What this task involves: Reproduce the items word for word, starting at the very first line and stopping after the line that contains "dovresti vedere un", with that line included.

Stored items
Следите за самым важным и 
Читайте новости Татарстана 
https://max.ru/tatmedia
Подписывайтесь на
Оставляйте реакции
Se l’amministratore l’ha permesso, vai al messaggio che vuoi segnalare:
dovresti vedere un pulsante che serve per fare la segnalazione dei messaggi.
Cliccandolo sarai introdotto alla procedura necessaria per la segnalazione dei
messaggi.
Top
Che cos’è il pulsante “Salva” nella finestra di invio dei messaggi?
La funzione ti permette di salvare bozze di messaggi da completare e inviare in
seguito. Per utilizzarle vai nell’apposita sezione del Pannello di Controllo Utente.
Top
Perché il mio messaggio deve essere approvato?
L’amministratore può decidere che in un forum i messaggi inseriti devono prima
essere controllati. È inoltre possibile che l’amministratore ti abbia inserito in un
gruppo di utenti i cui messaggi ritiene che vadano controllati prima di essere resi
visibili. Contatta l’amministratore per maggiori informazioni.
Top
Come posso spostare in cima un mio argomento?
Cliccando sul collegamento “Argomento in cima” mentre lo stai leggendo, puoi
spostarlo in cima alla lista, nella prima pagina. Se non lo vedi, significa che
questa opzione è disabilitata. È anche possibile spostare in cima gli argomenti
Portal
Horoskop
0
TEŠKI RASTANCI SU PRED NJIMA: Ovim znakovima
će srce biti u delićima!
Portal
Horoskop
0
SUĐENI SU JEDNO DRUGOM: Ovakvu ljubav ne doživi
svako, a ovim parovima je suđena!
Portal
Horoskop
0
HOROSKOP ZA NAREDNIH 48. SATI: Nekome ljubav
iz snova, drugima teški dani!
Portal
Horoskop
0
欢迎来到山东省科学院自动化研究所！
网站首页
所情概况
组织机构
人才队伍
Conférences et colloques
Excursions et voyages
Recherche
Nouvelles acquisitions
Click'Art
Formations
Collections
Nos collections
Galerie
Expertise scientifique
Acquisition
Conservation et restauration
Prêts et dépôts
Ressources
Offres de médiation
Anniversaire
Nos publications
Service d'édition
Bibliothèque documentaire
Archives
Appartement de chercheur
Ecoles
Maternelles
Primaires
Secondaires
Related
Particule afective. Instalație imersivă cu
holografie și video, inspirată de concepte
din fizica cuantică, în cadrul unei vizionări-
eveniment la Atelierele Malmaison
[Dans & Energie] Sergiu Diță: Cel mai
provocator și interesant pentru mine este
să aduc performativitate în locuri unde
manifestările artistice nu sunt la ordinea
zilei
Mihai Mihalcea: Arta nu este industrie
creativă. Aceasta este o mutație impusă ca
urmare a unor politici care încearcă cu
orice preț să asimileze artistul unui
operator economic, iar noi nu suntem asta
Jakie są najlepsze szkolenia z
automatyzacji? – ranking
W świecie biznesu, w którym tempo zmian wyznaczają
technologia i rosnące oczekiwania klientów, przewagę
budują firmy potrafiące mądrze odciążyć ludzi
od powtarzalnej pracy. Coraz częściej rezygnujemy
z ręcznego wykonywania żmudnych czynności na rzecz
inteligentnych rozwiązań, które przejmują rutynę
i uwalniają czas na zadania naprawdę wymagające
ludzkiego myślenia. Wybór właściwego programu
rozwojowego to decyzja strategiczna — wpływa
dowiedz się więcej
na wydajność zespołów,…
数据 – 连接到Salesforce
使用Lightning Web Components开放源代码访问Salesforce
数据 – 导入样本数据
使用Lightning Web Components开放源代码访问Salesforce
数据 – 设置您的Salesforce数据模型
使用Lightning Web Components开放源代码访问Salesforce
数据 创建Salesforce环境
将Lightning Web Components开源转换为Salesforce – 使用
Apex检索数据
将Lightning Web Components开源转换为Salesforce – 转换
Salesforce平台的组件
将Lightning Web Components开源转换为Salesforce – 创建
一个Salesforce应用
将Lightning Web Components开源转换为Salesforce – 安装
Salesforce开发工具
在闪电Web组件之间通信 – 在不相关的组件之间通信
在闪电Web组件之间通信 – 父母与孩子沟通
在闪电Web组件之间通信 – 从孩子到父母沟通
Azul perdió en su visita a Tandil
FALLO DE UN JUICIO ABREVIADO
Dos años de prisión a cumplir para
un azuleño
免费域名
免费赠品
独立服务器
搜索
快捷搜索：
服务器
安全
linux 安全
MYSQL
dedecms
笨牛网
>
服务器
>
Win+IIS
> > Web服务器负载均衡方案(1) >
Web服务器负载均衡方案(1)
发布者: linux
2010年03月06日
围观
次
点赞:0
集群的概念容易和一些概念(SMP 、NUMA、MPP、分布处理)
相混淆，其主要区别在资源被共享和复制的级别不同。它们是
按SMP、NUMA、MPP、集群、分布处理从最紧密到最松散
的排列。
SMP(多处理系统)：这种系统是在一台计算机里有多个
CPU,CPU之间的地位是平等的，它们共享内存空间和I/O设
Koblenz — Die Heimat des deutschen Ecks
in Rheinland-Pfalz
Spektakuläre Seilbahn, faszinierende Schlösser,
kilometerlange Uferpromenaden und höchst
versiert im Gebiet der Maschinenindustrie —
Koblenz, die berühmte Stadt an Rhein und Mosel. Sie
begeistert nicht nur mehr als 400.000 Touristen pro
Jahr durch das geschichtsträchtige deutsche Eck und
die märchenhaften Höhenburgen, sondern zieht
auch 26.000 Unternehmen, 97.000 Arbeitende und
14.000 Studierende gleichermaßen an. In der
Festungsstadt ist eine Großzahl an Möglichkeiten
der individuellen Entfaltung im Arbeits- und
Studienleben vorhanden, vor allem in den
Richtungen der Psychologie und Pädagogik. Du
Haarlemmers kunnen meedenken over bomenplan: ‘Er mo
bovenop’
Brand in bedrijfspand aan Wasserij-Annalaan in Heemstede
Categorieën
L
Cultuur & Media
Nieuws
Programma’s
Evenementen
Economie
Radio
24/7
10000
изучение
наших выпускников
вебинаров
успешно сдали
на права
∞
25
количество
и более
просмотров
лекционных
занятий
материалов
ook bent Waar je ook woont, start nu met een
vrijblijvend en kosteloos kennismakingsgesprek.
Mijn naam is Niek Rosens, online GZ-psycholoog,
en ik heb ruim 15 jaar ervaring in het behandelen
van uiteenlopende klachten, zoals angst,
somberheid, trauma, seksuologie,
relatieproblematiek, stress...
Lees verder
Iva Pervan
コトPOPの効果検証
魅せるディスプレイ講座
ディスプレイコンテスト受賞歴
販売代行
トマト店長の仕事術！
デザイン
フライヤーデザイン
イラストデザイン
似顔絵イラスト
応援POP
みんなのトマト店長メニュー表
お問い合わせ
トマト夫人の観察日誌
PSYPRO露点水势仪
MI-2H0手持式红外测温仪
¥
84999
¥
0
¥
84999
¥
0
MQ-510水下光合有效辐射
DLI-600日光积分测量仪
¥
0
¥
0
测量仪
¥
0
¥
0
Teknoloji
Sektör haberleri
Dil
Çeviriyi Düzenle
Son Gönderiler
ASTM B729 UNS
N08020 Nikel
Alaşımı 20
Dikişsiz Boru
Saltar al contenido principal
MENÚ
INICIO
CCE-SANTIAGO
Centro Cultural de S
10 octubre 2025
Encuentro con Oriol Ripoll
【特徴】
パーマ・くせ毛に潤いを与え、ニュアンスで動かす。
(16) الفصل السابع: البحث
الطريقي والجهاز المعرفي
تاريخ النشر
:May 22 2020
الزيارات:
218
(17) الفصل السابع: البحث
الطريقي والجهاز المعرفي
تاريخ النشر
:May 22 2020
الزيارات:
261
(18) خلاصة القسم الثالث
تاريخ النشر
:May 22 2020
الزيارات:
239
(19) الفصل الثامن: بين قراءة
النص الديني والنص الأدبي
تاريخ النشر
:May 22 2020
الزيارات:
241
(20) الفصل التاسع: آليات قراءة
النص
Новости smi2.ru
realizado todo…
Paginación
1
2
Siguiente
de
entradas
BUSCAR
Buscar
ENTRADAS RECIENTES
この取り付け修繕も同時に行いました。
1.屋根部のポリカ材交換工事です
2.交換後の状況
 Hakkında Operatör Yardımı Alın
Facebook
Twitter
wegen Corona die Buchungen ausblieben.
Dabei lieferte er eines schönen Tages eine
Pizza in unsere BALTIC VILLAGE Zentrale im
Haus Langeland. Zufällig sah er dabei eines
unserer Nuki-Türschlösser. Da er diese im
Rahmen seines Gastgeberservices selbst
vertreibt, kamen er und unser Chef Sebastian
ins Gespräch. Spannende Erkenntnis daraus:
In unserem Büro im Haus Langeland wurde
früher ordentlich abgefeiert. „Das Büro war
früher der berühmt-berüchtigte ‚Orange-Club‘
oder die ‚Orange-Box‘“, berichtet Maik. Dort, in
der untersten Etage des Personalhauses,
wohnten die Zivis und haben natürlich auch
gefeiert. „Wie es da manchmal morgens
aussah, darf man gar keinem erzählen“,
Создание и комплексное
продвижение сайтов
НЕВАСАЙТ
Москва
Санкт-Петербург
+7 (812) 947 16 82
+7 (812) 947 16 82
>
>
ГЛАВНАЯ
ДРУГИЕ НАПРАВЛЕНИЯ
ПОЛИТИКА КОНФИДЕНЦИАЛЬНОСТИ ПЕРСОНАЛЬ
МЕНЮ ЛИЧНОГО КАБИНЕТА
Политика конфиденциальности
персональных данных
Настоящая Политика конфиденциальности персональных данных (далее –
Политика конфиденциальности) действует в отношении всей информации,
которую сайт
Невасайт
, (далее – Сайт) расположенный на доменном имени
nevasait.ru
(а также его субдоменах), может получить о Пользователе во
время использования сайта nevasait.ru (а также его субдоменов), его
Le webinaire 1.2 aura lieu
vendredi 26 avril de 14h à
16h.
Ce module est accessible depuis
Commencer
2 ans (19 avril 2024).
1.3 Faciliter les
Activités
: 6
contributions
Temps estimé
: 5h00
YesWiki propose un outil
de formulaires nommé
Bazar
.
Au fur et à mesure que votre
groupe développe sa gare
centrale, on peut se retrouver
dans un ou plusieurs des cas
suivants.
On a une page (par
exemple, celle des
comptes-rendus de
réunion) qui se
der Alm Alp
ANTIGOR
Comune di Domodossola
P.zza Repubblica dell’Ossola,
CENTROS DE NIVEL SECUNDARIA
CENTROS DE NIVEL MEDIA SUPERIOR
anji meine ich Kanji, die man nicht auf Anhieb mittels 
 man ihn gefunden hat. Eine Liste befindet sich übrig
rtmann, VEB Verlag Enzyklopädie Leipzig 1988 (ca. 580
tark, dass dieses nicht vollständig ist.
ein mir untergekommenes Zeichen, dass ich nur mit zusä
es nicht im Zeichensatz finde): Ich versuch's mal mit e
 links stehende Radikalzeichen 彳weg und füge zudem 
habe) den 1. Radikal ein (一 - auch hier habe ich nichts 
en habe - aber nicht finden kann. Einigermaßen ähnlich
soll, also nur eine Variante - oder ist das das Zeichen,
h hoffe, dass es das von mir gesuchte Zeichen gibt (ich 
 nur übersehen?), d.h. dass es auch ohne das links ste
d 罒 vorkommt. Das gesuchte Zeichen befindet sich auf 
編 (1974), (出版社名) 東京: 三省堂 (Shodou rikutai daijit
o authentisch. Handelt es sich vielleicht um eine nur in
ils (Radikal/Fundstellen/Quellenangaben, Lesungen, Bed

Result of this task:
Следите за самым важным и 
Читайте новости Татарстана 
https://max.ru/tatmedia
Подписывайтесь на
Оставляйте реакции
Se l’amministratore l’ha permesso, vai al messaggio che vuoi segnalare:
dovresti vedere un pulsante che serve per fare la segnalazione dei messaggi.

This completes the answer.